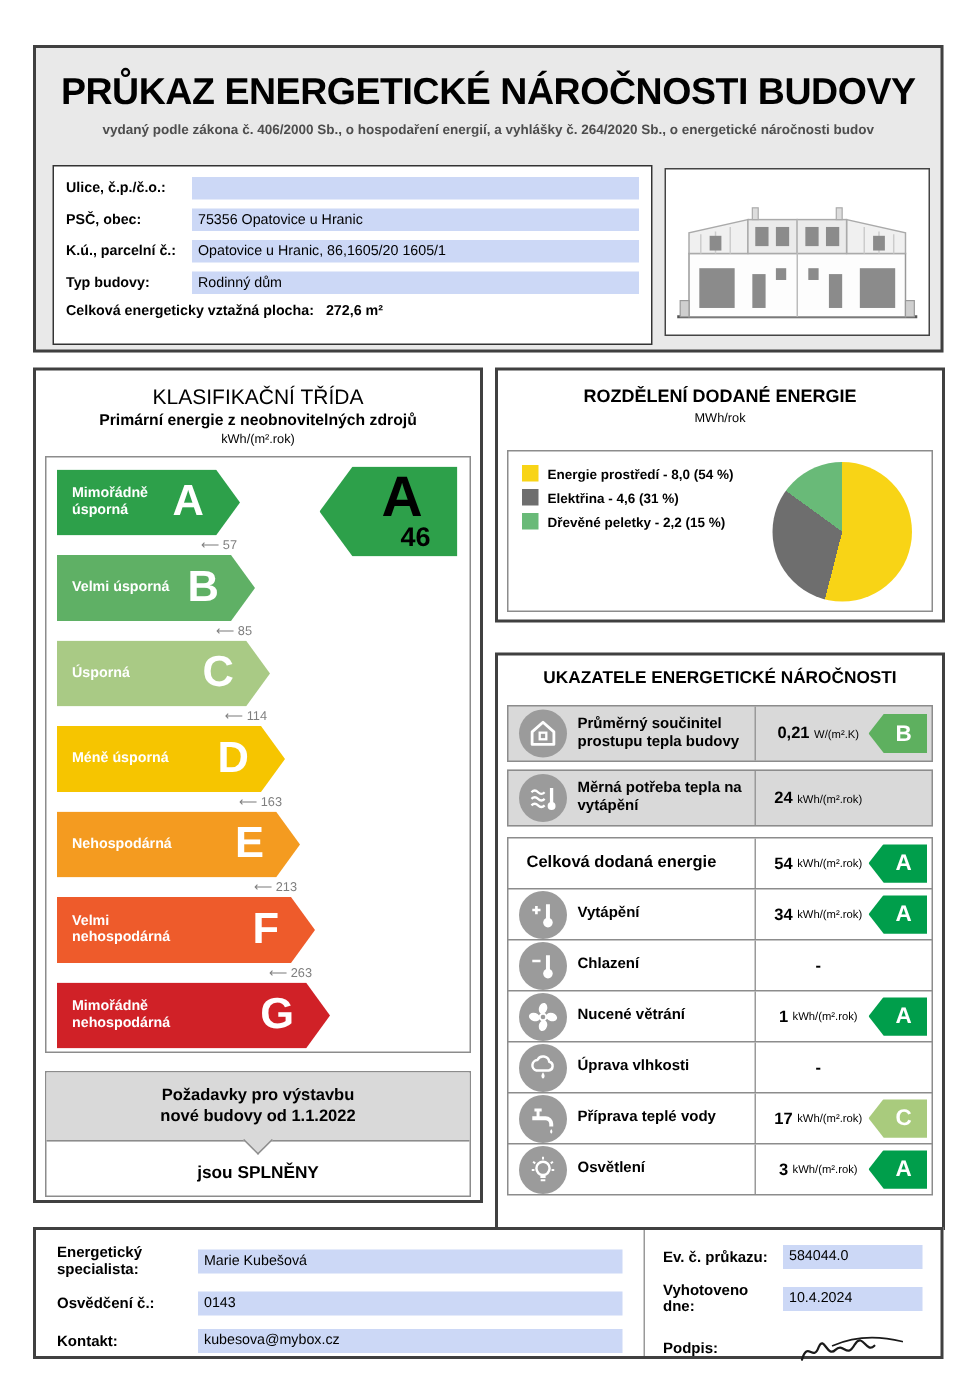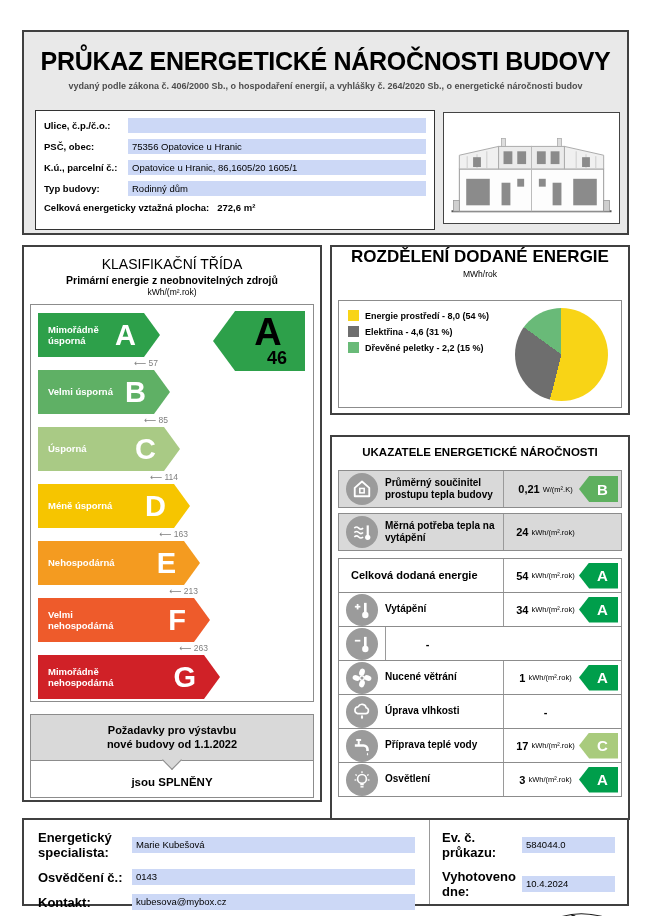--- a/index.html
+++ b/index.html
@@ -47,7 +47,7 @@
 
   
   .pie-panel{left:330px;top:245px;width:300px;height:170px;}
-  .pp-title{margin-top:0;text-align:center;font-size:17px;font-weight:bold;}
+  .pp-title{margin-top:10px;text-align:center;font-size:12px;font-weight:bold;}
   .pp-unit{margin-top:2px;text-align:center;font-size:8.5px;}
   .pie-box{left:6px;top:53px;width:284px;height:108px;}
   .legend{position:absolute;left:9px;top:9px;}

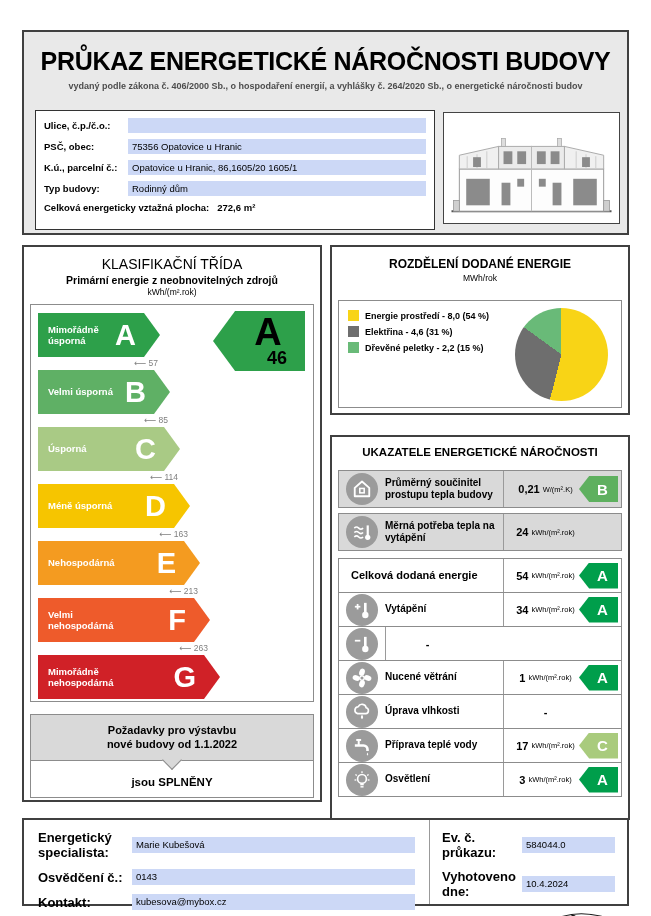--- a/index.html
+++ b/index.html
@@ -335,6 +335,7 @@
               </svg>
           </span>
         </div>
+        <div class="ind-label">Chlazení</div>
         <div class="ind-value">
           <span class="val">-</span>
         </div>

● ● ●

■ WHAT YOU SHOULD DO
Copy out the preceding entries without a single change, leaving out the pictures.

■ RESULT OF THE TASK
--- a/index.html
+++ b/index.html
@@ -47,7 +47,7 @@
 
   
   .pie-panel{left:330px;top:245px;width:300px;height:170px;}
-  .pp-title{margin-top:0;text-align:center;font-size:17px;font-weight:bold;}
+  .pp-title{margin-top:10px;text-align:center;font-size:12px;font-weight:bold;}
   .pp-unit{margin-top:2px;text-align:center;font-size:8.5px;}
   .pie-box{left:6px;top:53px;width:284px;height:108px;}
   .legend{position:absolute;left:9px;top:9px;}

--- a/index.html
+++ b/index.html
@@ -335,6 +335,7 @@
               </svg>
           </span>
         </div>
+        <div class="ind-label">Chlazení</div>
         <div class="ind-value">
           <span class="val">-</span>
         </div>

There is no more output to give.